As other people have mentioned, sometimes the author of a mode would like to add support to some other mode that provides a certain feature, e.g., hideshow. Requiring that rarely-used feature mode is inefficient, so what seems to happen in practice is that these feature mdoes grow lists of major modes with which they word. Consider hs- minor-mode, which by default has c-mode, c++-mode, bibtex-mode, and java-mode, or speeedbar's speedbar-obj-alist. The problem is that these lists are seldom updated, and more importantly, cannot really be exhaustive. In fact, these lists are a blatant layering violation, because lower-level functions like hideshow should not be required to know anything in particular about C.

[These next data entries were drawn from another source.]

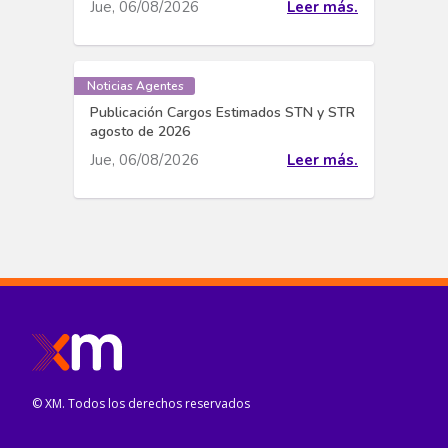
Jue, 06/08/2026
Leer más.
Noticias Agentes
Publicación Cargos Estimados STN y STR
agosto de 2026
Jue, 06/08/2026
Leer más.
© XM. Todos los derechos reservados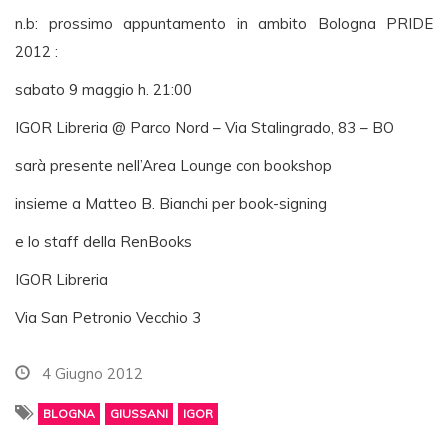
n.b: prossimo appuntamento in ambito Bologna PRIDE
2012 :
sabato 9 maggio h. 21:00
IGOR Libreria @ Parco Nord – Via Stalingrado, 83 – BO
sarà presente nell’Area Lounge con bookshop
insieme a Matteo B. Bianchi per book-signing
e lo staff della RenBooks
IGOR Libreria
Via San Petronio Vecchio 3
4 Giugno 2012
BLOGNA
GIUSSANI
IGOR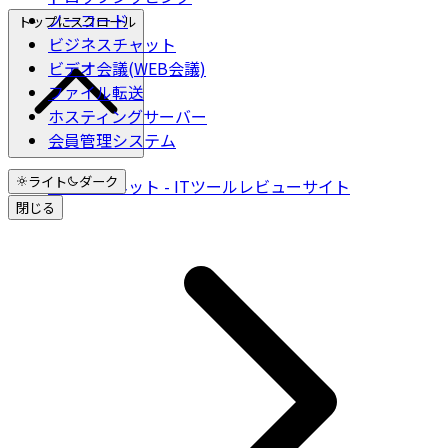
ノーコード
トップにスクロール
ビジネスチャット
ビデオ会議(WEB会議)
ファイル転送
ホスティングサーバー
会員管理システム
ライト
ダーク
クチコミネット - ITツールレビューサイト
閉じる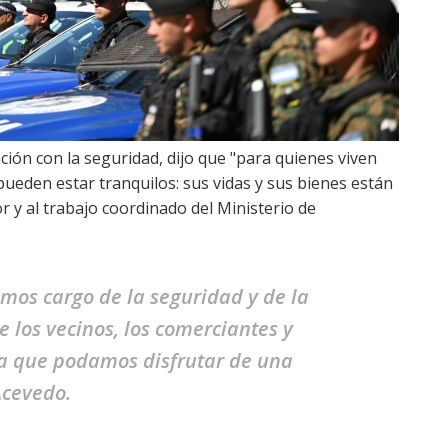
ación con la seguridad, dijo que "para quienes viven
 pueden estar tranquilos: sus vidas y sus bienes están
r y al trabajo coordinado del Ministerio de
mos cargo de la seguridad y de la
e los vecinos, los comerciantes y
ara que podamos disfrutar de una
Acevedo.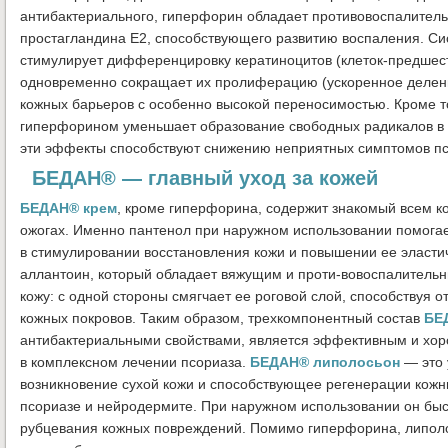
антибактериального, гиперфорин обладает противовоспалитель
простагландина Е2, способствующего развитию воспаления. Си
стимулирует дифференцировку кератиноцитов (клеток-предшест
одновременно сокращает их пролиферацию (ускоренное делени
кожных барьеров с особенно высокой переносимостью. Кроме т
гиперфорином уменьшает образование свободных радикалов в 
эти эффекты способствуют снижению неприятных симптомов пс
БЕДАН® — главный уход за кожей
БЕДАН® крем
, кроме гиперфорина, содержит знакомый всем к
ожогах. Именно пантенол при наружном использовании помогае
в стимулировании восстановления кожи и повышении ее эласт
аллантоин, который обладает вяжущим и проти-вовоспалительн
кожу: с одной стороны смягчает ее роговой слой, способствуя 
кожных покровов. Таким образом, трехкомпонентный состав
БЕ
антибактериальными свойствами, является эффективным и хор
в комплексном лечении псориаза.
БЕДАН® липолосьон
— это 
возникновение сухой кожи и способствующее регенерации кожн
псориазе и нейродермите. При наружном использовании он быс
рубцевания кожных повреждений. Помимо гиперфорина, липоло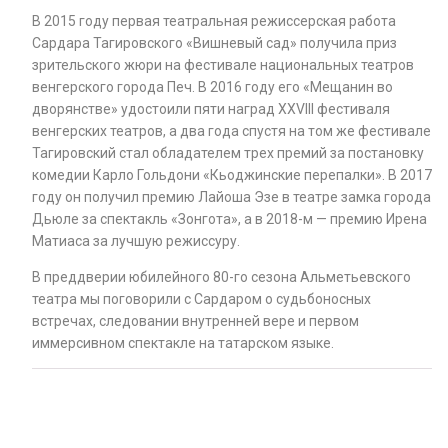
В 2015 году первая театральная режиссерская работа
Сардара Тагировского «Вишневый сад» получила приз
зрительского жюри на фестивале национальных театров
венгерского города Печ. В 2016 году его «Мещанин во
дворянстве» удостоили пяти наград XXVIII фестиваля
венгерских театров, а два года спустя на том же фестивале
Тагировский стал обладателем трех премий за постановку
комедии Карло Гольдони «Кьоджинские перепалки». В 2017
году он получил премию Лайоша Эзе в театре замка города
Дьюле за спектакль «Зонгота», а в 2018-м — премию Ирена
Матиаса за лучшую режиссуру.
В преддверии юбилейного 80-го сезона Альметьевского
театра мы поговорили с Сардаром о судьбоносных
встречах, следовании внутренней вере и первом
иммерсивном спектакле на татарском языке.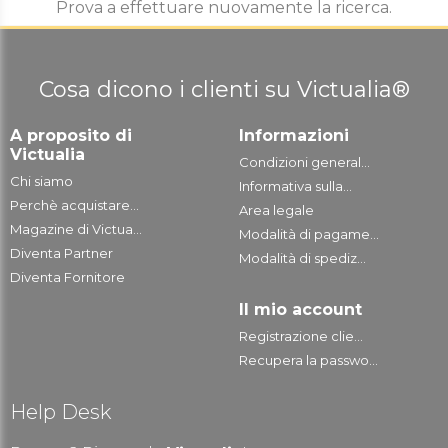
Prova a effettuare nuovamente la ricerca.
Cosa dicono i clienti su Victualia®
A proposito di
Informazioni
Victualia
Condizioni general...
Chi siamo
Informativa sulla...
Perchè acquistare...
Area legale
Magazine di Victua...
Modalità di pagame...
Diventa Partner
Modalità di spediz...
Diventa Fornitore
Il mio account
Registrazione clie...
Recupera la passwo...
Help Desk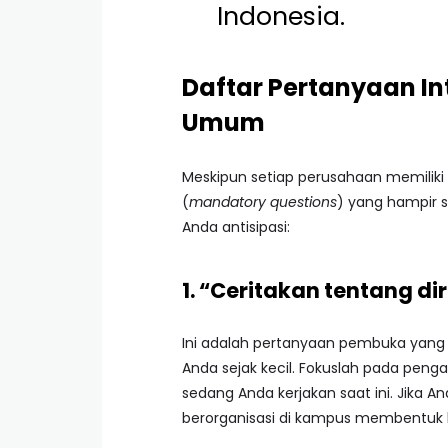
Indonesia.
Daftar Pertanyaan In
Umum
Meskipun setiap perusahaan memiliki
(
mandatory questions
) yang hampir s
Anda antisipasi:
1. “Ceritakan tentang di
Ini adalah pertanyaan pembuka yang s
Anda sejak kecil. Fokuslah pada peng
sedang Anda kerjakan saat ini. Jika 
berorganisasi di kampus membentuk k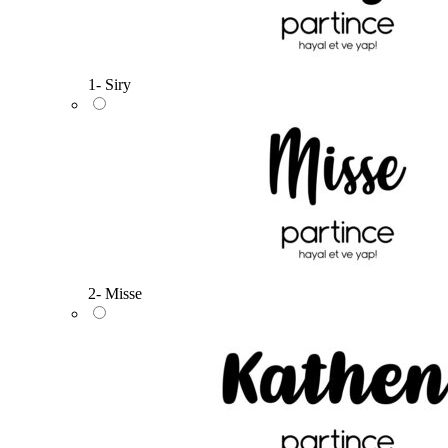
1- Siry
2- Misse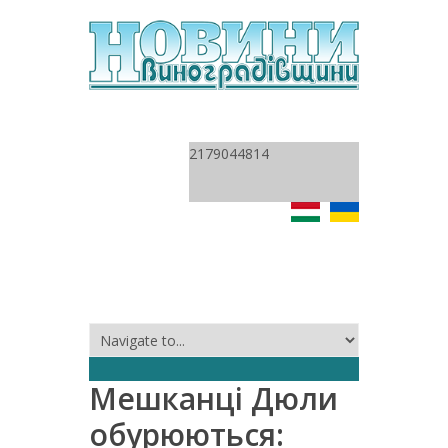
2179044814
Мешканці Дюли
обурюються: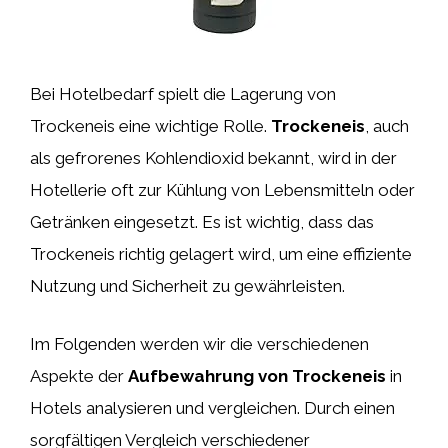
Bei Hotelbedarf spielt die Lagerung von
Trockeneis eine wichtige Rolle.
Trockeneis
, auch
als gefrorenes Kohlendioxid bekannt, wird in der
Hotellerie oft zur Kühlung von Lebensmitteln oder
Getränken eingesetzt. Es ist wichtig, dass das
Trockeneis richtig gelagert wird, um eine effiziente
Nutzung und Sicherheit zu gewährleisten.
Im Folgenden werden wir die verschiedenen
Aspekte der
Aufbewahrung von Trockeneis
in
Hotels analysieren und vergleichen. Durch einen
sorgfältigen Vergleich verschiedener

It's not really reasonable to expect the user to fill in the gaps. There are too many of them (the number of modes times the number of additional feature modes), and the user might not know enough to be able to customize the feature mode appropriately.

eval-after-load provides a perfect solution. If foo-mode can detect that hideshow has been loaded, it can customize hideshow to handle foo primitives appropriately --- after all, it's foo-mode --- and still not incur the overhead of loading hideshow every time. (Also, hideshow doesn't need to be patched to add support for foo.)

Granted, eval-after-load does have the potential to enable spooky action at a distance and make code hard to understand. But I don't think that fear is relevant when eval-after-load forms call functions specifically designed to be used by third parties to add support for a new environment of some sort.

I think the coding convention should be revised.